Its baseline economic projection, which doesn’t include U.S. tariffs, points to 1.8-per-cent growth in real gross domestic production in both 2025 and 2026.

The central bank’s tariff simulation suggests if the economy responds in line with historical patterns, inflation would be 0.1 percentage points higher in the first year tariffs are implemented, then 0.5 and 1 percentage points higher in the second and third years.

However, faster pass through of costs to consumers could increase inflation by 0.8 percentage points in the first year, and by 1.3 and 0.6 percentage points in the second and third years.

Governor Tiff Macklem said the central bank’s simulation shows that 25-per-cent tariffs would have a “severe effect” on economic activity. But how U.S. demand responds to Canadian exports, as well as how quickly and to what extent higher costs get passed down to Canadian consumers, will determine to what extent a trade war affects the economy, the governor noted.

“We don’t have a lot of good historical examples where we’ve had tariff shocks of this magnitude,” Mr. Macklem said in a news conference. “Exactly how quickly, how big, how people react, what the implications are for inflation – there is a certain zone of uncertainty.”
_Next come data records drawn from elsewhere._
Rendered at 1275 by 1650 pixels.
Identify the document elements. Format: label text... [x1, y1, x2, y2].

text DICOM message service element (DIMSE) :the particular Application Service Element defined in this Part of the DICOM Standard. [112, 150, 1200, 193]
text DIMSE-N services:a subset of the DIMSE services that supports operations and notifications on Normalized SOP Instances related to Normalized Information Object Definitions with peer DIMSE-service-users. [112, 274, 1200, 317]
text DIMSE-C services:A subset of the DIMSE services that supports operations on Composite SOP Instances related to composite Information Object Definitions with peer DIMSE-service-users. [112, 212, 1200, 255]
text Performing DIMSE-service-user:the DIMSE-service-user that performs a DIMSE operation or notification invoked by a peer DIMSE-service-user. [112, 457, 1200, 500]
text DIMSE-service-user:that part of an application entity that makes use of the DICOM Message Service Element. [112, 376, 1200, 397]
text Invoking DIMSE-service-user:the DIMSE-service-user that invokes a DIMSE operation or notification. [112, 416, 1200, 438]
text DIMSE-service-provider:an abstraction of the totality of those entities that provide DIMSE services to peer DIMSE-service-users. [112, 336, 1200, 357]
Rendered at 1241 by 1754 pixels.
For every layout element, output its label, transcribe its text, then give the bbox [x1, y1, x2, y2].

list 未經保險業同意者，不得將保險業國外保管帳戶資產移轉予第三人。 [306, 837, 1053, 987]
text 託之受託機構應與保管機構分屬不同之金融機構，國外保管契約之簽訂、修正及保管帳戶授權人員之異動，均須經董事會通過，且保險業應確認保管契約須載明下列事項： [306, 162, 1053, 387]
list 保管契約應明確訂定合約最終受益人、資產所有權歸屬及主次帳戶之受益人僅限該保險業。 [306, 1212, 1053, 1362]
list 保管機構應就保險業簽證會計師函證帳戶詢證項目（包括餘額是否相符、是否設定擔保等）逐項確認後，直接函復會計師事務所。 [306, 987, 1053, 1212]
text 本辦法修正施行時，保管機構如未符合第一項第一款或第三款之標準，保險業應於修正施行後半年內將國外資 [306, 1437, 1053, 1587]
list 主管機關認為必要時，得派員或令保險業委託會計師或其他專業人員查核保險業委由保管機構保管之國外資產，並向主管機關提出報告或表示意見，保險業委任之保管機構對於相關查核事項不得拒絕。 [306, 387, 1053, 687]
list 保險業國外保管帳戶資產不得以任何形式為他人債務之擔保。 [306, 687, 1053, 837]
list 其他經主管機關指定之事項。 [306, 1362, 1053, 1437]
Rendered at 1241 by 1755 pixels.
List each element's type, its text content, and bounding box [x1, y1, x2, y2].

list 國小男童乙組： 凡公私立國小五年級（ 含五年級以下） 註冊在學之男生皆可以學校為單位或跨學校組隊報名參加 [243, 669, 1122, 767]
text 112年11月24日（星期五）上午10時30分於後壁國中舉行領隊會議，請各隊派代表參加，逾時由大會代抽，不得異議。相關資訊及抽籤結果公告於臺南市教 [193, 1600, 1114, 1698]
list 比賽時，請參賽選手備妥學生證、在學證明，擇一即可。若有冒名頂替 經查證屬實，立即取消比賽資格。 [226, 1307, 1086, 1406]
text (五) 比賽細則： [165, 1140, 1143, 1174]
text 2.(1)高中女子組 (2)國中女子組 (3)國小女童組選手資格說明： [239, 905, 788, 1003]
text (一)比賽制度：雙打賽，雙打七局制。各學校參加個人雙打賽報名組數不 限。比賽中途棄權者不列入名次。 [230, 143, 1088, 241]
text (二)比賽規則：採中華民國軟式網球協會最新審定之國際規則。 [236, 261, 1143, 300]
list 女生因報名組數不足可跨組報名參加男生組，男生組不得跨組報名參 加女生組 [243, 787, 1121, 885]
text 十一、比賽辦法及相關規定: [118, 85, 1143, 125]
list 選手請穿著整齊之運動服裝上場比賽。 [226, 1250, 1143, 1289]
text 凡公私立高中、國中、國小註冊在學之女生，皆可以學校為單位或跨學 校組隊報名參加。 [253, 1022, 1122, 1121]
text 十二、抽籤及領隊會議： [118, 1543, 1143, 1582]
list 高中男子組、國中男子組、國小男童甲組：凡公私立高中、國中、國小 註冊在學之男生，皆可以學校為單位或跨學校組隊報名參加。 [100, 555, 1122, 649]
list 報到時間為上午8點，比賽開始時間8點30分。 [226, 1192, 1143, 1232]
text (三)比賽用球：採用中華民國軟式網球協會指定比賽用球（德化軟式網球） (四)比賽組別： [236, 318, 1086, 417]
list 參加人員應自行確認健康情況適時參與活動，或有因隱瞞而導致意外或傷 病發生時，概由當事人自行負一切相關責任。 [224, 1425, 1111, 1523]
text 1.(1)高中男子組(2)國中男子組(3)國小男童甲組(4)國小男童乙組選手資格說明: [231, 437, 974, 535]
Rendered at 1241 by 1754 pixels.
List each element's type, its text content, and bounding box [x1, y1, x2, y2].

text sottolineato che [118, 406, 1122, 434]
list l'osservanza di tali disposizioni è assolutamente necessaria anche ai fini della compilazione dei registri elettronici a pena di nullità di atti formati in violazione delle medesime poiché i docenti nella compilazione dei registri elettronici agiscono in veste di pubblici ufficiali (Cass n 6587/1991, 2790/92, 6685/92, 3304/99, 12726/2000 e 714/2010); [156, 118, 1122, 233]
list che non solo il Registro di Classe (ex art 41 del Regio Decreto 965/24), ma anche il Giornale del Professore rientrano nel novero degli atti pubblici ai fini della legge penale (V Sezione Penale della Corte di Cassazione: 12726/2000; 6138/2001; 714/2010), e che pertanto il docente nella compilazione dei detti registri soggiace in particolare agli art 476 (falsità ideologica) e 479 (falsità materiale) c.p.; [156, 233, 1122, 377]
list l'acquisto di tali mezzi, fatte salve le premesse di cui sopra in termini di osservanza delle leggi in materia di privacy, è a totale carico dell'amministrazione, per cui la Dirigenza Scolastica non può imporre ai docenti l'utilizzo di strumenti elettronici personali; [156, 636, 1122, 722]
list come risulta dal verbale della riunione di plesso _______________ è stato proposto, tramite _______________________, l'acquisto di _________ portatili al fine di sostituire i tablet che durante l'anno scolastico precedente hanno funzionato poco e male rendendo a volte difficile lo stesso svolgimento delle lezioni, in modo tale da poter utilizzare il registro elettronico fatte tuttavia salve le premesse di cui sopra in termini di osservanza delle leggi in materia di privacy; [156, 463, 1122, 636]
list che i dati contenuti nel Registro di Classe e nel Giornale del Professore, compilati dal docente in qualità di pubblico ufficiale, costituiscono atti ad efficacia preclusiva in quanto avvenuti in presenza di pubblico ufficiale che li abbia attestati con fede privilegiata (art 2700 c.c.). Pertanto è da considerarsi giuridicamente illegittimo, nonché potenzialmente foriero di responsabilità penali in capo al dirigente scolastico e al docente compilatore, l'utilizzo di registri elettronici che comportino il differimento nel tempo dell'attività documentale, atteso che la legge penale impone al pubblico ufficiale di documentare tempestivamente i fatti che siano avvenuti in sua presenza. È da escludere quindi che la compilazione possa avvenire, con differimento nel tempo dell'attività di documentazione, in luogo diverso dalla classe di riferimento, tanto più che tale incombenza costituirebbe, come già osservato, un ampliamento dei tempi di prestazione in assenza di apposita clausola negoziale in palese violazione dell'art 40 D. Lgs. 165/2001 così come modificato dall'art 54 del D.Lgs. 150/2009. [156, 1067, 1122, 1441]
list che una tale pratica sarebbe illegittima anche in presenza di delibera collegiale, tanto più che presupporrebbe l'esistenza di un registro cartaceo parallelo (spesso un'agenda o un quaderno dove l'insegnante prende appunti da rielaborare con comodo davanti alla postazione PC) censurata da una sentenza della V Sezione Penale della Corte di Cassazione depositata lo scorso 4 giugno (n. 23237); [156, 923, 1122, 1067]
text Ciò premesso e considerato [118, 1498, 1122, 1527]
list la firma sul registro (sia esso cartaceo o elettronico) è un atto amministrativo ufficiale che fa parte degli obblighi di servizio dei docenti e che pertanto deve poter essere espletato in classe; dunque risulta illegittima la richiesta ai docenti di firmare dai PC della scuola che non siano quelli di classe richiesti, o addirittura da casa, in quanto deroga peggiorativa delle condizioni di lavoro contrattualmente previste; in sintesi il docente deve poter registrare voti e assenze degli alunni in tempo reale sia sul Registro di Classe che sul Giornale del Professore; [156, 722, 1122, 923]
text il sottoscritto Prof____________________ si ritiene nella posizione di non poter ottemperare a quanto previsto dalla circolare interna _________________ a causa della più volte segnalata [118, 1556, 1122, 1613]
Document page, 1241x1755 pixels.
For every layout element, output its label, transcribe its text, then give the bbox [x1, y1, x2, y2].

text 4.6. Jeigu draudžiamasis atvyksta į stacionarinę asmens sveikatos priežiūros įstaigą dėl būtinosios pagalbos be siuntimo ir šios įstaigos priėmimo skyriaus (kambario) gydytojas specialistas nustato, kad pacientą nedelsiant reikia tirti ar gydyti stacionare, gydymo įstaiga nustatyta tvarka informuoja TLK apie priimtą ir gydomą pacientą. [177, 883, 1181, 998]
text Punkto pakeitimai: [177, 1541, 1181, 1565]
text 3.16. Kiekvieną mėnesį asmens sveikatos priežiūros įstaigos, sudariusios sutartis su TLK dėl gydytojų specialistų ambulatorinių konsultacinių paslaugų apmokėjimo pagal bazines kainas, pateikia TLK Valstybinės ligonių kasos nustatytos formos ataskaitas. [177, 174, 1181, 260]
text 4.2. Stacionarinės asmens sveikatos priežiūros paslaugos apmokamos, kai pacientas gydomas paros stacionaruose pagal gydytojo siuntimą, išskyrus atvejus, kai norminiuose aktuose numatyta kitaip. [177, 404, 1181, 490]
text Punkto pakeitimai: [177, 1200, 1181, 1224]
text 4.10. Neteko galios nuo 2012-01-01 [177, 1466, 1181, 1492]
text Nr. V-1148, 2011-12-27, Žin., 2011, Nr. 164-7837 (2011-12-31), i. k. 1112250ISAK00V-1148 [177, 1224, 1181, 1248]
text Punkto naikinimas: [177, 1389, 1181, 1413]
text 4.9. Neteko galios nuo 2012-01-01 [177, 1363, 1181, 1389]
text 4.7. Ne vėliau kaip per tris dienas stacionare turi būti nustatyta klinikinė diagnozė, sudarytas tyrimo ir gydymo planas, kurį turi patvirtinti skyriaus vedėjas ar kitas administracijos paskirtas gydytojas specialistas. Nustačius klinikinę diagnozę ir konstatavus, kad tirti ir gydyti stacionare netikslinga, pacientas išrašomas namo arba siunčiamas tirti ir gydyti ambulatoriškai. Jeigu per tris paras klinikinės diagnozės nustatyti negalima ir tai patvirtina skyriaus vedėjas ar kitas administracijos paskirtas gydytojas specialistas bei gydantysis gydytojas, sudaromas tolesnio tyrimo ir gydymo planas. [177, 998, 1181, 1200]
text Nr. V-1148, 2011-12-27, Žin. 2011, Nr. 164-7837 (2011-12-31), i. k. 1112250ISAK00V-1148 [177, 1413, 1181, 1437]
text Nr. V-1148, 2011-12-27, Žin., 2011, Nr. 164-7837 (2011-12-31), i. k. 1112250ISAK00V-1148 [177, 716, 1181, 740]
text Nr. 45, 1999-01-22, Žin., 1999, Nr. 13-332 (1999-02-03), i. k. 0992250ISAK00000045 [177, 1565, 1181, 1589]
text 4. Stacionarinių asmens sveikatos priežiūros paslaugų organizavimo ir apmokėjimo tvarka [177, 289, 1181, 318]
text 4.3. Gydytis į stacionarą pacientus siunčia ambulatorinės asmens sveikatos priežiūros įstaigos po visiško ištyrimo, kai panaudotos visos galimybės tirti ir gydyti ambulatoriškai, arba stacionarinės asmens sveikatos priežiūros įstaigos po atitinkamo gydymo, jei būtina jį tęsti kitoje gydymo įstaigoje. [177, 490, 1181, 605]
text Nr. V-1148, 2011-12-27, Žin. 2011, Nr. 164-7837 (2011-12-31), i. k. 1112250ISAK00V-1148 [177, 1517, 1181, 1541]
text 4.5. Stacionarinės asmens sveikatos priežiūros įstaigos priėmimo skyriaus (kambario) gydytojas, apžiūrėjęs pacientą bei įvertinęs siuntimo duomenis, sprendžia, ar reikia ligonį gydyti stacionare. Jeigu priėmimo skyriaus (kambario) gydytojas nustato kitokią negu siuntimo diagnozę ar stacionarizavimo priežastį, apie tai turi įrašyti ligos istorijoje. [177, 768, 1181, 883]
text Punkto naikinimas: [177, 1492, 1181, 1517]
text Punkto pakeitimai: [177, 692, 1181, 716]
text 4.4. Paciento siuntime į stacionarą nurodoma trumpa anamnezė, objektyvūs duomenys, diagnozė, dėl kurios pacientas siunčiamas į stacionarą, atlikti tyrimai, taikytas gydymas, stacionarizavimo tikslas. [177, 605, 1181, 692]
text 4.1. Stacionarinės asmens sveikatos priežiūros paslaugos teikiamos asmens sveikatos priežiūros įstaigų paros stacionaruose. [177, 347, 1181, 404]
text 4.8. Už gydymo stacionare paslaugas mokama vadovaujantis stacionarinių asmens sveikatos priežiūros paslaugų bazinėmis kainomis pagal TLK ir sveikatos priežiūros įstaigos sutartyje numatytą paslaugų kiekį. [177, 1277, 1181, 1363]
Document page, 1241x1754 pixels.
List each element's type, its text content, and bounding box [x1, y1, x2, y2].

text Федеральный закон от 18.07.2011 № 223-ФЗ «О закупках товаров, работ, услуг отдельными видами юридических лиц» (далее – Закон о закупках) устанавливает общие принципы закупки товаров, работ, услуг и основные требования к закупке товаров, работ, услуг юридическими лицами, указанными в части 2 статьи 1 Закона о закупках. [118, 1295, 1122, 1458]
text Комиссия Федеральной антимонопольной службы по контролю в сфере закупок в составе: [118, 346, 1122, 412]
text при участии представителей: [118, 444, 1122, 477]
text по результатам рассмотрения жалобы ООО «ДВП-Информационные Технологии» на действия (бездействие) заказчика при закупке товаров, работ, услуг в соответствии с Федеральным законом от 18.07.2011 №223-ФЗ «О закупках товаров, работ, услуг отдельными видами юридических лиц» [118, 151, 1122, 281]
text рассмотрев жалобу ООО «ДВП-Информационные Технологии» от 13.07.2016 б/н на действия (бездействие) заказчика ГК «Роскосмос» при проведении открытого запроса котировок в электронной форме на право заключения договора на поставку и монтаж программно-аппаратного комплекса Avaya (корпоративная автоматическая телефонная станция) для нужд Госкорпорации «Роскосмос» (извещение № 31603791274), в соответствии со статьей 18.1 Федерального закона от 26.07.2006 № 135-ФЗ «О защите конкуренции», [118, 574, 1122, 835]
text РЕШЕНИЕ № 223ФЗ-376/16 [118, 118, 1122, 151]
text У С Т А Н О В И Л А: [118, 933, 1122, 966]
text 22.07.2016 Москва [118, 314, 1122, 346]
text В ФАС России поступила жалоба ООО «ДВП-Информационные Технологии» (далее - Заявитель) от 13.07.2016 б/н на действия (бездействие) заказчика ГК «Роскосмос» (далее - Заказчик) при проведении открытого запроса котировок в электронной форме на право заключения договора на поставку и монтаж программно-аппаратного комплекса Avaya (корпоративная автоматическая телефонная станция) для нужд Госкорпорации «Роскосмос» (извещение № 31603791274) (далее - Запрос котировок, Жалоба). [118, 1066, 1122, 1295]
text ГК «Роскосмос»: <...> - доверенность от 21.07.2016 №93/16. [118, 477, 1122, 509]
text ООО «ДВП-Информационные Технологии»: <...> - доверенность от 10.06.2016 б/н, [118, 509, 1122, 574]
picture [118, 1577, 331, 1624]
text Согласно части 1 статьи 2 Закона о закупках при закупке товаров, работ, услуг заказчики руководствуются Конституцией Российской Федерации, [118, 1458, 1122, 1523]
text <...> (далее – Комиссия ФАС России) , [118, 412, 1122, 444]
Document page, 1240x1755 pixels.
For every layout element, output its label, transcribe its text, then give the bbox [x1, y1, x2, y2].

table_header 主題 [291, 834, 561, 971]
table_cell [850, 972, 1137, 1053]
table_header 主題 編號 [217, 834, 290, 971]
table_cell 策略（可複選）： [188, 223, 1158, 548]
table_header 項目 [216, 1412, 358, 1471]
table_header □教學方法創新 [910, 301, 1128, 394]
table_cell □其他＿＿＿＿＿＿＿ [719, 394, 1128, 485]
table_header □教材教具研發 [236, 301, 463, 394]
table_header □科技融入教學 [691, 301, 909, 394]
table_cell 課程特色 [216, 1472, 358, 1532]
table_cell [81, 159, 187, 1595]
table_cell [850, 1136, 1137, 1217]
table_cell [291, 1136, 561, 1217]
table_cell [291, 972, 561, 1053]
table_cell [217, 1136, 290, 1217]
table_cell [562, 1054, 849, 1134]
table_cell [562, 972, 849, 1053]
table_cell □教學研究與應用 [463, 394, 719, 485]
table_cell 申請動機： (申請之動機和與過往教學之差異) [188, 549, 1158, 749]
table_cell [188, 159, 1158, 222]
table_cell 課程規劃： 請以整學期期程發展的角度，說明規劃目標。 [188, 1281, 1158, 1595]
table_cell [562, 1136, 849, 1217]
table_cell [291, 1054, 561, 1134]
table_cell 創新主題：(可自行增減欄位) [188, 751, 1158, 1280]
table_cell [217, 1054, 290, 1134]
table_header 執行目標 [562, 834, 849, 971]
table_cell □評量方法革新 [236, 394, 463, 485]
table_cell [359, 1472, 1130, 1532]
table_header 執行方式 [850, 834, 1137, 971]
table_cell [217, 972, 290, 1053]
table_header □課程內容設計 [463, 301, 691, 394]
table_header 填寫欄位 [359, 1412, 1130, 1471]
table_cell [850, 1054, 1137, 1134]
The hypothetical analysis comes as U.S. President Donald Trump threatens to impose 25-per-cent tariffs on all Canadian imports starting Feb. 1. The Bank of Canada, which lowered its policy interest rate by a quarter percentage point Wednesday, conceded the central bank’s ability to respond to the economic impact of tariffs would be limited.

“Unfortunately, tariffs mean economies simply work less efficiently – we produce and earn less than without tariffs. Monetary policy cannot offset this,” Mr. Macklem said.

“What we can do is help the economy adjust. With inflation back around the two-per-cent target, we are better positioned to be a source of economic stability. However, with a single instrument – our policy interest rate – we can’t lean against weaker output and higher inflation at the same time.”